Provided records:
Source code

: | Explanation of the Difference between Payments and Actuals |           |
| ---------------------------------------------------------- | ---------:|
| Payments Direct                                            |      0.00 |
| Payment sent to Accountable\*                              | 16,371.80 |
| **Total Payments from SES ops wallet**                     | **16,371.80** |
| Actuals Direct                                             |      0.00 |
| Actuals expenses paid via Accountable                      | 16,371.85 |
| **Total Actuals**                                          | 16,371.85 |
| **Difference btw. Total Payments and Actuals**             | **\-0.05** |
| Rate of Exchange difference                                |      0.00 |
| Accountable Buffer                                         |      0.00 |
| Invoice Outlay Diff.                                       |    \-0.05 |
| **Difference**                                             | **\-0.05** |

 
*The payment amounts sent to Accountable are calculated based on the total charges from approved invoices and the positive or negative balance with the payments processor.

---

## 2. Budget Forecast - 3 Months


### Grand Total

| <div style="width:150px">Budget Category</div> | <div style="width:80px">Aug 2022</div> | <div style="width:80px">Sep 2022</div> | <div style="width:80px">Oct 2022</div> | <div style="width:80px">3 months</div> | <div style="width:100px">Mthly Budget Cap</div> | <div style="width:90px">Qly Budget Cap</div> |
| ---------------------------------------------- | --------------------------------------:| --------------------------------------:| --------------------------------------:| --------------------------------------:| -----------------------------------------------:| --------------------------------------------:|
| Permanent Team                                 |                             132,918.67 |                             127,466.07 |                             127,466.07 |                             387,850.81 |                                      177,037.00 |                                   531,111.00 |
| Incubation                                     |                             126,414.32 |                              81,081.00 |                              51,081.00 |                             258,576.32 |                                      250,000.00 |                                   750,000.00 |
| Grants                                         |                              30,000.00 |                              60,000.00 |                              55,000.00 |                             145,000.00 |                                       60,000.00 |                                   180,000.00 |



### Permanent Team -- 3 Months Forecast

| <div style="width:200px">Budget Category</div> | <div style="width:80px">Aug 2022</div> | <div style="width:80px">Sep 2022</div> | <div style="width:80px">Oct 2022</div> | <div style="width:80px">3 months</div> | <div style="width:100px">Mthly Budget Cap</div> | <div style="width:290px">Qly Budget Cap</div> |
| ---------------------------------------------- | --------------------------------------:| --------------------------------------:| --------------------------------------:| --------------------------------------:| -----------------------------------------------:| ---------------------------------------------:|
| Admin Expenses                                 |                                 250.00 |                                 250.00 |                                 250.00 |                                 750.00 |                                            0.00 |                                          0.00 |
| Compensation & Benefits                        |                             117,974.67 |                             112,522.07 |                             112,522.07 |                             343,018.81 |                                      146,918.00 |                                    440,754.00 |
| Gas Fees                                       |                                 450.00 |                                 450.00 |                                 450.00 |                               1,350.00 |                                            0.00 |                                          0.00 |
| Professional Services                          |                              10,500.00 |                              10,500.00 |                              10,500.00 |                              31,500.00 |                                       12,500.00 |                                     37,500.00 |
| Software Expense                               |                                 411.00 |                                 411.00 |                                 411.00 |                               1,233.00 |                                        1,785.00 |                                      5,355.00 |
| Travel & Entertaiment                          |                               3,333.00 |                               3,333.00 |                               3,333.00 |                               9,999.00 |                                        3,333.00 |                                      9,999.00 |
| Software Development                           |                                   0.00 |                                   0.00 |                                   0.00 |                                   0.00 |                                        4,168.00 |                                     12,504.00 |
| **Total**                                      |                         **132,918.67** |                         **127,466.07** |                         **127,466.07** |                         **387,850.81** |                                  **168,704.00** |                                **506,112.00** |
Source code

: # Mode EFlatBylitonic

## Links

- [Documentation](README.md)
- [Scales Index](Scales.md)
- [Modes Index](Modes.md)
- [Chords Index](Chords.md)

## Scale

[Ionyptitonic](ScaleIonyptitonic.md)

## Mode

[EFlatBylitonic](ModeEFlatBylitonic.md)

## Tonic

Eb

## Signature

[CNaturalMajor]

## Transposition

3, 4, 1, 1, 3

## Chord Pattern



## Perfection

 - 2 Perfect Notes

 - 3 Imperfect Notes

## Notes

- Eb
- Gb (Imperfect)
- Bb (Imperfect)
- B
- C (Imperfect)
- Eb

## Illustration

What you should do:
Repeat each entry above, matching every line exactly.

Response to this task:
Source code

: | Explanation of the Difference between Payments and Actuals |           |
| ---------------------------------------------------------- | ---------:|
| Payments Direct                                            |      0.00 |
| Payment sent to Accountable\*                              | 16,371.80 |
| **Total Payments from SES ops wallet**                     | **16,371.80** |
| Actuals Direct                                             |      0.00 |
| Actuals expenses paid via Accountable                      | 16,371.85 |
| **Total Actuals**                                          | 16,371.85 |
| **Difference btw. Total Payments and Actuals**             | **\-0.05** |
| Rate of Exchange difference                                |      0.00 |
| Accountable Buffer                                         |      0.00 |
| Invoice Outlay Diff.                                       |    \-0.05 |
| **Difference**                                             | **\-0.05** |

 
*The payment amounts sent to Accountable are calculated based on the total charges from approved invoices and the positive or negative balance with the payments processor.

---

## 2. Budget Forecast - 3 Months


### Grand Total

| <div style="width:150px">Budget Category</div> | <div style="width:80px">Aug 2022</div> | <div style="width:80px">Sep 2022</div> | <div style="width:80px">Oct 2022</div> | <div style="width:80px">3 months</div> | <div style="width:100px">Mthly Budget Cap</div> | <div style="width:90px">Qly Budget Cap</div> |
| ---------------------------------------------- | --------------------------------------:| --------------------------------------:| --------------------------------------:| --------------------------------------:| -----------------------------------------------:| --------------------------------------------:|
| Permanent Team                                 |                             132,918.67 |                             127,466.07 |                             127,466.07 |                             387,850.81 |                                      177,037.00 |                                   531,111.00 |
| Incubation                                     |                             126,414.32 |                              81,081.00 |                              51,081.00 |                             258,576.32 |                                      250,000.00 |                                   750,000.00 |
| Grants                                         |                              30,000.00 |                              60,000.00 |                              55,000.00 |                             145,000.00 |                                       60,000.00 |                                   180,000.00 |



### Permanent Team -- 3 Months Forecast

| <div style="width:200px">Budget Category</div> | <div style="width:80px">Aug 2022</div> | <div style="width:80px">Sep 2022</div> | <div style="width:80px">Oct 2022</div> | <div style="width:80px">3 months</div> | <div style="width:100px">Mthly Budget Cap</div> | <div style="width:290px">Qly Budget Cap</div> |
| ---------------------------------------------- | --------------------------------------:| --------------------------------------:| --------------------------------------:| --------------------------------------:| -----------------------------------------------:| ---------------------------------------------:|
| Admin Expenses                                 |                                 250.00 |                                 250.00 |                                 250.00 |                                 750.00 |                                            0.00 |                                          0.00 |
| Compensation & Benefits                        |                             117,974.67 |                             112,522.07 |                             112,522.07 |                             343,018.81 |                                      146,918.00 |                                    440,754.00 |
| Gas Fees                                       |                                 450.00 |                                 450.00 |                                 450.00 |                               1,350.00 |                                            0.00 |                                          0.00 |
| Professional Services                          |                              10,500.00 |                              10,500.00 |                              10,500.00 |                              31,500.00 |                                       12,500.00 |                                     37,500.00 |
| Software Expense                               |                                 411.00 |                                 411.00 |                                 411.00 |                               1,233.00 |                                        1,785.00 |                                      5,355.00 |
| Travel & Entertaiment                          |                               3,333.00 |                               3,333.00 |                               3,333.00 |                               9,999.00 |                                        3,333.00 |                                      9,999.00 |
| Software Development                           |                                   0.00 |                                   0.00 |                                   0.00 |                                   0.00 |                                        4,168.00 |                                     12,504.00 |
| **Total**                                      |                         **132,918.67** |                         **127,466.07** |                         **127,466.07** |                         **387,850.81** |                                  **168,704.00** |                                **506,112.00** |
Source code

: # Mode EFlatBylitonic

## Links

- [Documentation](README.md)
- [Scales Index](Scales.md)
- [Modes Index](Modes.md)
- [Chords Index](Chords.md)

## Scale

[Ionyptitonic](ScaleIonyptitonic.md)

## Mode

[EFlatBylitonic](ModeEFlatBylitonic.md)

## Tonic

Eb

## Signature

[CNaturalMajor]

## Transposition

3, 4, 1, 1, 3

## Chord Pattern



## Perfection

 - 2 Perfect Notes

 - 3 Imperfect Notes

## Notes

- Eb
- Gb (Imperfect)
- Bb (Imperfect)
- B
- C (Imperfect)
- Eb

## Illustration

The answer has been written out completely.